In a move that will enhance its attractiveness for foreign investment, Kuwait recently ratified an agreement with the Gulf Co-operation Council (GCC) Commercial Arbitration Centre to establish a representative office in Kuwait. 

The Agreement will take effect only once the Kuwait government notifies the Centre that it has completed various constitutional procedures and administrative tasks, including allocating the Centre with facilities out of which it can operate. While this process may take some time, Kuwait's ratification of the Agreement helps to improve its status as an arbitration-friendly jurisdiction.
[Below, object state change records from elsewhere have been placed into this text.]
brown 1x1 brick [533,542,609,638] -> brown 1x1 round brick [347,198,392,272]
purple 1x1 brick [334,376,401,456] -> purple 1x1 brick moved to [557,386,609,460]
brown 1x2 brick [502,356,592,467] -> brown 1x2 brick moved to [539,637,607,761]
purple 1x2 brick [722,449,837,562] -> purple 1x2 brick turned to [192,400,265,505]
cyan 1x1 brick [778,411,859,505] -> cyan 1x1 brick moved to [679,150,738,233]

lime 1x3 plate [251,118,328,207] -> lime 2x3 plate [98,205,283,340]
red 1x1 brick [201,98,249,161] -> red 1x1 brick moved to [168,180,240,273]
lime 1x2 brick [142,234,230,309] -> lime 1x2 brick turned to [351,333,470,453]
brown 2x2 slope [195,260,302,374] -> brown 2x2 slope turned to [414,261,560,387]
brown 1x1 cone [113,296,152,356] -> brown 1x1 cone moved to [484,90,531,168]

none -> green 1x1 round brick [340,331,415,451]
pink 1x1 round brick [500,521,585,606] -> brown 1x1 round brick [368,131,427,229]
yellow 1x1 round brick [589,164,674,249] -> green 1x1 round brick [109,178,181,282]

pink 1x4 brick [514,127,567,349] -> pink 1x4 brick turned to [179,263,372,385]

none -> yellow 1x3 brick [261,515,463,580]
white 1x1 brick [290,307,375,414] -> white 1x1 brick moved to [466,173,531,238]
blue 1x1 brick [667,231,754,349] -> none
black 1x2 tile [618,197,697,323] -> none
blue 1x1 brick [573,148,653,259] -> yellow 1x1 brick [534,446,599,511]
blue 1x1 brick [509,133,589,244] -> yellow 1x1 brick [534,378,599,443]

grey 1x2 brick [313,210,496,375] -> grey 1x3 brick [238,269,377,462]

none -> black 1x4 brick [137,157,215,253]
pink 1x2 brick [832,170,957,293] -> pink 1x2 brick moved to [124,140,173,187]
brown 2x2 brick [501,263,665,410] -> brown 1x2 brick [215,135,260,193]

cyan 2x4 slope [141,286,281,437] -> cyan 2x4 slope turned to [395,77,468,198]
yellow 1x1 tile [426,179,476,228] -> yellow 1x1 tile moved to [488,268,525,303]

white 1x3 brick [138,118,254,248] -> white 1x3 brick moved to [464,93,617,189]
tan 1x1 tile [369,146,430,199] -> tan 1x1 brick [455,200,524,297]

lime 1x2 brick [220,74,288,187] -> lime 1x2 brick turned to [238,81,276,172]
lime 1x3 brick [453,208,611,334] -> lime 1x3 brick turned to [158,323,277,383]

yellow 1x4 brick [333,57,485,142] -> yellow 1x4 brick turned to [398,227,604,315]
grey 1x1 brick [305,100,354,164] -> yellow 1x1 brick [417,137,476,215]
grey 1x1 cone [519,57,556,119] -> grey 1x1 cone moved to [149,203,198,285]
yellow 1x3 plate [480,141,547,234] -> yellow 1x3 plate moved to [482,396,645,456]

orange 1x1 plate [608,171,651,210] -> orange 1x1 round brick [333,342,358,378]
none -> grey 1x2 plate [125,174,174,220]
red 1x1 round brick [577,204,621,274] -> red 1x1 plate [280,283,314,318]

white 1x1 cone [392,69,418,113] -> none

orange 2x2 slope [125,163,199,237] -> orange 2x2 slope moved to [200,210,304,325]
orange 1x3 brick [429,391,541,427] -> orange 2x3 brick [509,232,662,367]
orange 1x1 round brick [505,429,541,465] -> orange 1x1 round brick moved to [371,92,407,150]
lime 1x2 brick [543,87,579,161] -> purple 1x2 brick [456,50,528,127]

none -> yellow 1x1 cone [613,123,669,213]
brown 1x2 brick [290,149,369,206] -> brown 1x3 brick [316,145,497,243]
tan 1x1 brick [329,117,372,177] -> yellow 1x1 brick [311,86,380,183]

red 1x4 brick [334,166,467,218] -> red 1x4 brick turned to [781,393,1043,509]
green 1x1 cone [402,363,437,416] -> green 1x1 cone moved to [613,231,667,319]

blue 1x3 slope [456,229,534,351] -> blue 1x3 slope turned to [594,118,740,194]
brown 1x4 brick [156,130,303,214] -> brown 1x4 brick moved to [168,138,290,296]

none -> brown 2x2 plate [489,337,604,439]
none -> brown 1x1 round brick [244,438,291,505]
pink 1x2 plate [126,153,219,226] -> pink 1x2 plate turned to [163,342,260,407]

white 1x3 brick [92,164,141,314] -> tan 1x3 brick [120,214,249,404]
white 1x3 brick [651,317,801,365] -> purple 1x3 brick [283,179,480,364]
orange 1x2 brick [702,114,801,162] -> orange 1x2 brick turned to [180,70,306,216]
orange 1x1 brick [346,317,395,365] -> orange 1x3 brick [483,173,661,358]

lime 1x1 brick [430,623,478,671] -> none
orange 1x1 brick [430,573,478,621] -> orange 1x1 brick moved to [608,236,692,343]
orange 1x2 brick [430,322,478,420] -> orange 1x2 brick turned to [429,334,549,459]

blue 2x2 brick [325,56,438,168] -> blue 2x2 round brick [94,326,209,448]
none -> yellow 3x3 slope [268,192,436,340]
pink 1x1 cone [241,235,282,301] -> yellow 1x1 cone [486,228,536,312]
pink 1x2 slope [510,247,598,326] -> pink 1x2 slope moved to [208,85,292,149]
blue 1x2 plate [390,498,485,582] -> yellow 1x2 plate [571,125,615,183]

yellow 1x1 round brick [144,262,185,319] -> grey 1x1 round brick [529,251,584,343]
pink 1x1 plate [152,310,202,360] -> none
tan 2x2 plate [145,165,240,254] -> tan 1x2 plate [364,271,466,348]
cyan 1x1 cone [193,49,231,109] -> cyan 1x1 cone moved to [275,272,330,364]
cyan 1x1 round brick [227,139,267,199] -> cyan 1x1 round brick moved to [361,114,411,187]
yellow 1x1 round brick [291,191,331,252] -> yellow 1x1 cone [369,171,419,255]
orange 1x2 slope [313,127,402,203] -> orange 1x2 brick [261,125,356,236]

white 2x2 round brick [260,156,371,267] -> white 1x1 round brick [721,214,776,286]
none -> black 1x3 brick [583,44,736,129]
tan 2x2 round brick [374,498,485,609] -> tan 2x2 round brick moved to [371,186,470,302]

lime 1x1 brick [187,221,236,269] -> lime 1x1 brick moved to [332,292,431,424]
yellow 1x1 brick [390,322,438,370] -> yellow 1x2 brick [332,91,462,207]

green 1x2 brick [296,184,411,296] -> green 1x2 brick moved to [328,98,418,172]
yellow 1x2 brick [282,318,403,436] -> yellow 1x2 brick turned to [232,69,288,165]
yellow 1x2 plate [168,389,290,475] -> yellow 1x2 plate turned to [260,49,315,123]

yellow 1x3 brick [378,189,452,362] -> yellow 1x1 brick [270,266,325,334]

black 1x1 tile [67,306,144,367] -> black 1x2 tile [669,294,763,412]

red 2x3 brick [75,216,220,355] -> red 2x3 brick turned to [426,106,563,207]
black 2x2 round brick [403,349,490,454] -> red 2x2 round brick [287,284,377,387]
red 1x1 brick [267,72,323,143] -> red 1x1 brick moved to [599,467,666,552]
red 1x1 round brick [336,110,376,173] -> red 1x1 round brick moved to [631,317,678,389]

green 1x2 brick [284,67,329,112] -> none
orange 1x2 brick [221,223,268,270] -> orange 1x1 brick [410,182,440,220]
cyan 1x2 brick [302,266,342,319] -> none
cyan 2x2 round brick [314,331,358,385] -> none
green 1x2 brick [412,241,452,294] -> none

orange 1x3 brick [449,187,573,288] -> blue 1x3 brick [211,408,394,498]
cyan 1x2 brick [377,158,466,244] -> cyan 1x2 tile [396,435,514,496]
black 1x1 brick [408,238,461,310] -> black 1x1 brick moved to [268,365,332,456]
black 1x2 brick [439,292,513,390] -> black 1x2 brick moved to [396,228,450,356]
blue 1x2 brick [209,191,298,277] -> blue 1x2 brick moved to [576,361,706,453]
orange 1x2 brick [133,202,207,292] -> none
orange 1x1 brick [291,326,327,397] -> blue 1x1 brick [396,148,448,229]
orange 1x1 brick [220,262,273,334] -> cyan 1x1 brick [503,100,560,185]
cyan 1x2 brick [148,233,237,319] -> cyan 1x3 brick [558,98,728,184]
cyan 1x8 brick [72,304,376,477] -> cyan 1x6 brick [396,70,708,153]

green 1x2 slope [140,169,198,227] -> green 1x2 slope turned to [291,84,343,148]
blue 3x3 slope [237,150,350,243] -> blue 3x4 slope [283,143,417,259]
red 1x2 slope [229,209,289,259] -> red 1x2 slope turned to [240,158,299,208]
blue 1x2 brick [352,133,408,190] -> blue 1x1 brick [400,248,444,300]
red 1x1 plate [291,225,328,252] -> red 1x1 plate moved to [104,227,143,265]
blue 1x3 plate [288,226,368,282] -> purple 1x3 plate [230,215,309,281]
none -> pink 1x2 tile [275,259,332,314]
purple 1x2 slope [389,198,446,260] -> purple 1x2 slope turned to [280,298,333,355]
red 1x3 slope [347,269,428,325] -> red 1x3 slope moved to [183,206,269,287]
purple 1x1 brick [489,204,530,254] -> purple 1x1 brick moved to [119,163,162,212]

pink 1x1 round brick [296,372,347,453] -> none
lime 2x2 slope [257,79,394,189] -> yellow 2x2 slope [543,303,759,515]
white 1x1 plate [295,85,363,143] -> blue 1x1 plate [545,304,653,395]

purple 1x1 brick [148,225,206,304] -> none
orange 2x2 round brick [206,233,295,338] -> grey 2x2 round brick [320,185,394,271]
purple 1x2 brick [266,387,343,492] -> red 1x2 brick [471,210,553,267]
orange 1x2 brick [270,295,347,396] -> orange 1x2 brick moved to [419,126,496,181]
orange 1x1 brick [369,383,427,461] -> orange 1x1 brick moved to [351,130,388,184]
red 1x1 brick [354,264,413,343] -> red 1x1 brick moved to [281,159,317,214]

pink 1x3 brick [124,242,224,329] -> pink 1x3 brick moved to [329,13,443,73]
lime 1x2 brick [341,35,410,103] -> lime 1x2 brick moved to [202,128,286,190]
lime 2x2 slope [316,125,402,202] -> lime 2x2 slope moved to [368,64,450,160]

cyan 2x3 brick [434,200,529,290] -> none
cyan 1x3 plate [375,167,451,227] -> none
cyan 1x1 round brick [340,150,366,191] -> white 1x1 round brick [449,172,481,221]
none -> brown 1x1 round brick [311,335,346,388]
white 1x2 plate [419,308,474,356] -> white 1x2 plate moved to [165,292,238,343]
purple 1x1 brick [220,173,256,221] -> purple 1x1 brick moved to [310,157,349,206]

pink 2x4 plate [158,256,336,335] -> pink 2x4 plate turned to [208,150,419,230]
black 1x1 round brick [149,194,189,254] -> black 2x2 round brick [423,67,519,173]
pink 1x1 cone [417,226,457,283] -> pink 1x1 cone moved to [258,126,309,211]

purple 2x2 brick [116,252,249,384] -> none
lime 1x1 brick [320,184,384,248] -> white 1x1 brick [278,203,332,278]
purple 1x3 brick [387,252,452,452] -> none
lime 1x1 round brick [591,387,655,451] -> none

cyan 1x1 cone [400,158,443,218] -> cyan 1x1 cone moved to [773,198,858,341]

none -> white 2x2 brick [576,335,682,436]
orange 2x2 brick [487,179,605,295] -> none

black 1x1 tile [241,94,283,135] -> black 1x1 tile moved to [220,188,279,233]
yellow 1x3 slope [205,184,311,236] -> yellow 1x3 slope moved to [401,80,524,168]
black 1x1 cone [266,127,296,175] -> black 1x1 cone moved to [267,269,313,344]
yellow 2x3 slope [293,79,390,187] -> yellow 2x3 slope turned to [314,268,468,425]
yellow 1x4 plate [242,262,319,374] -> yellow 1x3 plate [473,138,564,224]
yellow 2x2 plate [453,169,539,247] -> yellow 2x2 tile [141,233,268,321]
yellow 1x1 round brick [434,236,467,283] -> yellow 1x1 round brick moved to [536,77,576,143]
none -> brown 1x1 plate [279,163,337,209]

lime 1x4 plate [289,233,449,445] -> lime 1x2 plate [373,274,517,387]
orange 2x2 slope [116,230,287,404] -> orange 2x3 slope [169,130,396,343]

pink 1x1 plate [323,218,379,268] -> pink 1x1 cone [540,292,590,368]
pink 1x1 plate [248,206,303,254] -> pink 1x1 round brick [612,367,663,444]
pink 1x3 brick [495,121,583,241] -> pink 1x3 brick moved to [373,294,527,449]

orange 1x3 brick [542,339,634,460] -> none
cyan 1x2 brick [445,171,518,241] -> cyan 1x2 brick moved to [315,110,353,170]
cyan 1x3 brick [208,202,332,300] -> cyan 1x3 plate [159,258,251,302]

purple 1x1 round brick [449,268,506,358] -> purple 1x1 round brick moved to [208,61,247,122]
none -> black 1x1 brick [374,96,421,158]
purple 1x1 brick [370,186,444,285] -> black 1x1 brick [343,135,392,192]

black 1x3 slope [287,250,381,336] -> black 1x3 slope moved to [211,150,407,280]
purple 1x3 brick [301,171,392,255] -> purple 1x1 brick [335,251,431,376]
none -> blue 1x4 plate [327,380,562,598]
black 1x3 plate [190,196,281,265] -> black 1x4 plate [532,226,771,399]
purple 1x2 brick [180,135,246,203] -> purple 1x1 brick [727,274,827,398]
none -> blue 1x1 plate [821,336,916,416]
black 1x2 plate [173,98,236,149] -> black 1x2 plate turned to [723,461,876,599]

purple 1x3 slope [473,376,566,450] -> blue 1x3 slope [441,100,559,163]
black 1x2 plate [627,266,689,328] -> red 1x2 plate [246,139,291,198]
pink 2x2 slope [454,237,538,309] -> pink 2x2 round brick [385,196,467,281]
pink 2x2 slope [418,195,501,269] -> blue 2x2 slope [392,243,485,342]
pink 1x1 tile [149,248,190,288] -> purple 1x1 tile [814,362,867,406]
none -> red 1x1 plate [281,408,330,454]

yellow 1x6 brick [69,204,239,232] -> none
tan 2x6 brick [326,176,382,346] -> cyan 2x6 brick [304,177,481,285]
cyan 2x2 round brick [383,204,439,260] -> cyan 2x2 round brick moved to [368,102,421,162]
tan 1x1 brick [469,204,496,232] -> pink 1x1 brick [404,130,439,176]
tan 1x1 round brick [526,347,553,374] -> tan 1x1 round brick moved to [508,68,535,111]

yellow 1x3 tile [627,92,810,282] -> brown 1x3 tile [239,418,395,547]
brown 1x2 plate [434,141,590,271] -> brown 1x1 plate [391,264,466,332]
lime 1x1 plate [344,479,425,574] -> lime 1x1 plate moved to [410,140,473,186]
Commercial arbitration in Kuwait

International commercial arbitration in Kuwait is still developing. Unlike some of its regional neighbours, such as Bahrain and the United Arab Emirates (particularly in the form of the Dubai International Financial Centre), Kuwait has neither enacted a comprehensive procedural arbitration law nor established adequate English-friendly international arbitration facilities.

The current arbitral regime in Kuwait provides for a system which allows for both judicial (i.e., arbitration by judges) and private arbitrations to be conducted. However, both types of arbitration are currently limited in terms of scope and application. For example, pursuant to recent legislative amendments, judicial arbitration in Kuwait is limited to matters not exceeding KD 500,000, with proceedings conducted in Arabic and limited to matters of Kuwaiti law. 

While Kuwait does currently have an institutional arbitral body in the form of the KCCI Commercial Arbitration Centre (KCAC), and other specialised bodies have been established with expertise in particular areas which have their own arbitration rules and committees, proceedings tend to deal with local law issues and are dominated by local or Arabic speaking parties. The result is that proceedings are usually conducted in Arabic. There are very limited resources and support services currently available for English speaking parties.

The establishment of the new Centre will help to make Kuwait's arbitration system more accessible for foreign parties, particularly for those parties with an English speaking background. It will also offer the regional and international business community an alternative private forum to the KCAC for the resolution of commercial disputes.

The GCC Arbitration Centre

The Charter of the Centre was adopted by leaders of the member-states of the GCC (i.e., Bahrain, Kuwait, Oman, Qatar, Saudi Arabia and the United Arab Emirates) in December 1993. Its Rules came into effect in 1994 and, in March 1995, the Centre opened its doors and began to accept references.

Article 2 of the Centre's Charter provides that it is empowered:

"to examine commercial disputes between GCC nationals, or between them and others, whether they are natural or juristic persons, and commercial disputes arising from implementing the provisions of the GCC Unified Economic Agreement and the Resolutions issued for the implementation thereof if the two parties agree in a written contract or in a subsequent agreement on arbitration within the framework of this Centre."

The Centre is headquartered in Bahrain. The representative office to be opened in Kuwait will be the first such office that the Centre has opened outside of Bahrain.

The Centre is currently increasing its efforts to appeal to international businesses. While the Centre's Rules and Charter have been published in English, its website is currently only available in Arabic. However, in July 2013, Bahrain News Agency reported that the Centre is in the process of revamping its website in order to ensure that the information it contains is available in English as well as Arabic. The new website is due to go live in 2014 and will be accompanied by the launching of the Centre's accounts on social media networking sites such as Facebook, Twitter and Instagram.

What does the establishment of the Centre in Kuwait mean?

In this firm's experience, the Centre is capable of the effective management and resolution of disputes in both English and Arabic. The establishment of the Centre's representative office in Kuwait will therefore offer an effective alternative to KCAC arbitration for parties who have agreed in writing to resolve their disputes within the Centre's framework.

More broadly, establishing the Centre may be viewed as a further step in Kuwait's initial efforts to modernize its arbitration system and make it more accessible to foreign parties.

However, there is still a distance to go. For example, Kuwait has not adopted a comprehensive arbitration law (i.e. based on the UNCITRAL Model Law) and the governing arbitration law in Kuwait is currently the applicable provisions contained in the Kuwait Civil and Commercial Procedure Code. However, it is to be hoped that the opening of the Centre's representative office in Kuwait may encourage further reform and the modernization of Kuwait's laws on arbitral procedure to bring them into line with internationally accepted norms, which will further improve the landscape for doing business in Kuwait.